Oh baby: In-vitro fertilization treatments and the FMLA
One million babies were born in the U.S. between 1987 and 2015 through the use of in-vitro fertilization (IVF) or other assisted reproductive technologies, according to a 2017 report from the U.S. Society of Assisted Reproductive Technology.
Such fertility procedures are gaining spotlight exposure as employer benefits, which do not always cover them. As more employers provide coverage as a benefit, more employees are apt to obtain them. The treatments require time off from work; thus, employers might wonder if time off would fall under the federal Family and Medical Leave Act (FMLA).
Employees undergoing IVF treatments need time off for the actual procedure, as well as for various appointments, injections, and preparation leading up to the actual procedure.
IVF not specifically mentioned
Neither the FMLA statute nor its regulations specifically address IVF. The FMLA regulations do not include an all-encompassing list of conditions that would fit the definition of a serious health condition and, therefore, qualify for FMLA leave.
When it comes to IVF (as well as any other procedure or condition), employers need to apply the definition of a serious health condition against the information obtained in a certification (or other source).
Court insight: IVF not covered by the FMLA
Often, courts help provide insight, but only one court addressed IVF in relation to the FMLA, and it was back in 2009.
It indicated that an employee’s absences for IVF treatment were not protected by the FMLA because the employee was not incapacitated for more than three consecutive calendar days, as the condition fell under the “incapacity and treatment” part of the definition of a serious health condition.
The court did what employers are to do: It applied the definition and compared it to the information from a certification to determine if it met the FMLA leave criteria.
Once an employee is pregnant, however, the FMLA is involved, as pregnancy is a serious health condition.
Pregnancy Discrimination Act
Even though IVF treatments might not qualify as an FMLA serious health condition, currently, denying leave for such treatments could risk a gender/pregnancy discrimination claim under the federal Pregnancy Discrimination Act (PDA).
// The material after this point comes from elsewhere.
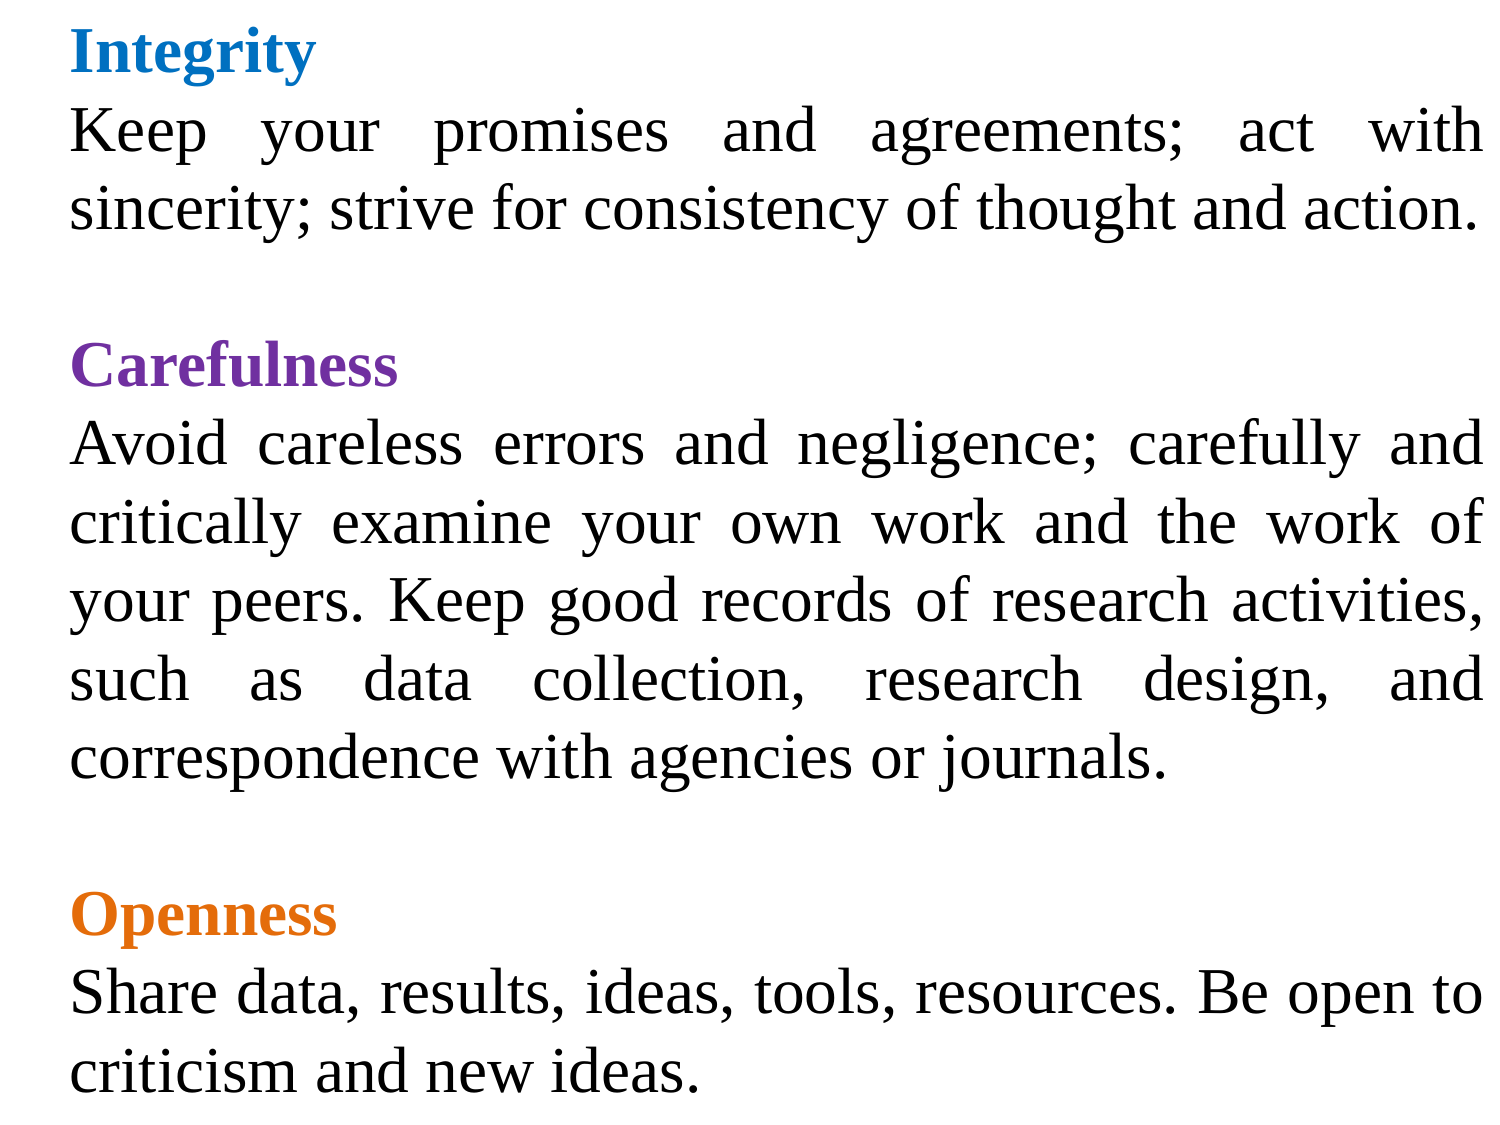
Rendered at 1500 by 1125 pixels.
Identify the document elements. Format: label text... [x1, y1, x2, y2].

list Integrity Keep your promises and agreements; act with sincerity; strive for consistency of thought and action. Carefulness Avoid careless errors and negligence; carefully and critically examine your own work and the work of your peers. Keep good records of research activities, such as data collection, research design, and correspondence with agencies or journals. Openness Share data, results, ideas, tools, resources. Be open to criticism and new ideas. [0, 0, 1500, 1125]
State laws might come into play, as well.
Under the federal PDA, if a woman is temporarily unable to perform her job due to a medical condition related to pregnancy or childbirth, the employer must treat her in the same way as it treats any other temporarily disabled employee.
An employer might, for example, have to provide:
- Light duty work,
- Alternative assignments,
- Disability leave, or
- Unpaid leave.
Employees with pregnancy-related conditions, such as IVF, might qualify for these accommodations if an employer accommodates other temporarily disabled employees. An as always, accommodations must be considered on a case-by-case basis.
Key to remember: Time off for IVF treatments is not generally protected by the FMLA, because the employee (or spouse) does not otherwise have an FMLA serious health condition. Time off, however, could be protected under the PDA.